Last Updated on September 6, 2023, by eNotes Editorial. Word Count: 543
Death and Decay
D. H. Lawrence masterfully evokes potent imagery in order to give body and shape to something as immaterial as the concept of decline and death. This “enfleshing” is achieved by the use of nature imagery: the falling apple in autumn (in itself representative of a transition toward death) in the first lines of the poem. The soul approaching death is likened to an apple falling from a tree. However, Lawrence does not present death as the instant of rupture between the tree and the apple; this moment is merely the pinnacle of life after which everything begins to decline.

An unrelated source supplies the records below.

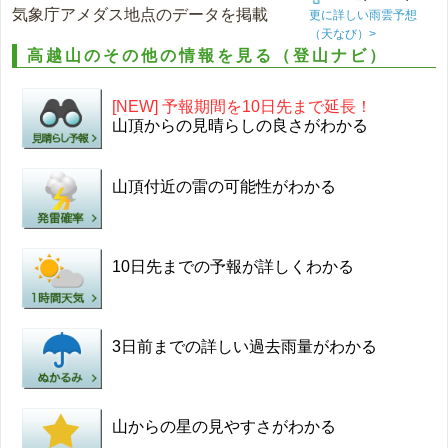
気象庁アメダス地点のデータを掲載
更に詳しい雨雲予想
（天なび）>
高越山のその他の情報を見る（登山ナビ）
[NEW] 予報期間を10日先まで延長！
山頂からの見晴らしの良さがわかる
山頂付近の雷の可能性がわかる
10日先までの予報が詳しくわかる
3日前までの詳しい過去雨量がわかる
山からの星の見やすさがわかる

Instead, he describes death as the gradual evanescence of our souls through the bruises and punctures in our bodies—openings at which the “endless ocean of the end” is inexorably pouring in and the soul is “oozing” out. The image of the apple is especially salient here, as the reader can imagine the fruit rotting on the ground, gradually losing its vitality the longer it has been severed from the tree. Thus, Lawrence uses natural imagery in order to solidly materialize the concept of the decadence toward death. This idea is important (and ironic) since the idea that Lawrence is treating within this work is the idea of the soul leaving the body, the incorporeal being divorced from the corporeal.
Death as a Journey
The fundamental assertion that the poem conveys is the necessity of “build[ing] the ship of death” that will be used to carry the soul on “the longest journey, to oblivion.” This ship, rather than being merely a metaphor for spiritual preparation, is explicitly stored with material necessities; the speaker asserts that it should be stocked with a “store of food and little cooking pans / and change of clothes.”

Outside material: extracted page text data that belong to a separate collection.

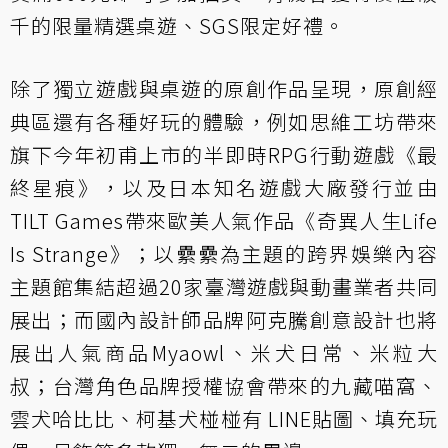
千的限量精選桌遊、SGS限定好禮。
除了獨立遊戲與桌遊的原創作品呈現，原創經
典區還有各種好玩的體驗，例如思維工坊帶來
旗下今年初甫上市的半即時RPG行動遊戲《最
終星痕》，以及日本知名遊戲大廠發行並由
TILT Games帶來歐美人氣作品《奇異人生Life
Is Strange》；以纍纍為主題的跨界娛樂內容
主題館集結超過20家臺灣遊戲與動畫業者共同
展出；而國內設計師品牌阿克騰創意設計也將
展出人氣商品Myaowl、米犬日常、米粒大
叔；台灣角色品牌授權協會帶來的九藏喵窩、
雲犬哈比比、柯基犬椪椪有 LINE貼圖、填充玩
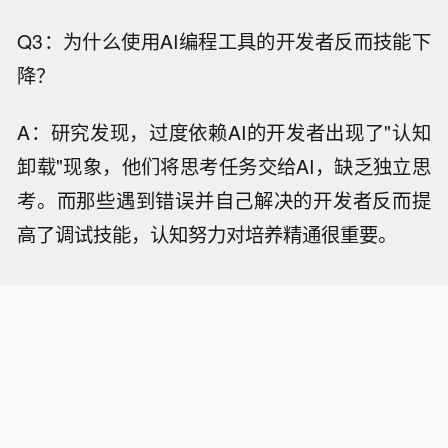
Q3：为什么使用AI编程工具的开发者反而技能下
降？
A：研究发现，过度依赖AI的开发者出现了"认知
卸载"现象，他们将思考任务交给AI，缺乏独立思
考。而那些遇到错误并自己解决的开发者反而提
高了调试技能，认知努力对培养精通很重要。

In relation to the severity of the subject that Lawrence is addressing, the idea that what is needed to carry the soul through oblivion is a “change of clothes” seems somewhat irreverent. However, this statement also has a soothing effect, in that the speaker implies that the journey into oblivion can be treated like any other journey. The speaker states that the only thing that can be done with the knowledge of death is to prepare for it and implicitly urges the reader to regard it with a calm kind of pragmatism, especially since it is ultimately inevitable.
The Cyclicality of Life and Death
In the first stanza, Lawrence likens the process of decline to autumn, which has often been used as a symbol of the period before death. However, Lawrence also factors the cyclicality of the seasons into this imagery: ultimately, the speaker asserts that the process from life to death is reciprocal and recurring. In the ninth stanza, the speaker speaks of the “flush of rose” that emerges within the oblivion that follows death, causing the “whole thing” to start again—suggesting that the voyage to oblivion is also a voyage back to life. The soul, despite losing its form and wandering aimlessly though oblivion, eventually “emerges, strange and lovely”—embodied once again to start the process over. The ship of death, then, can be understood as a metaphor for the beliefs that protect us from disappearing finally into oblivion; it is a way to rebirth.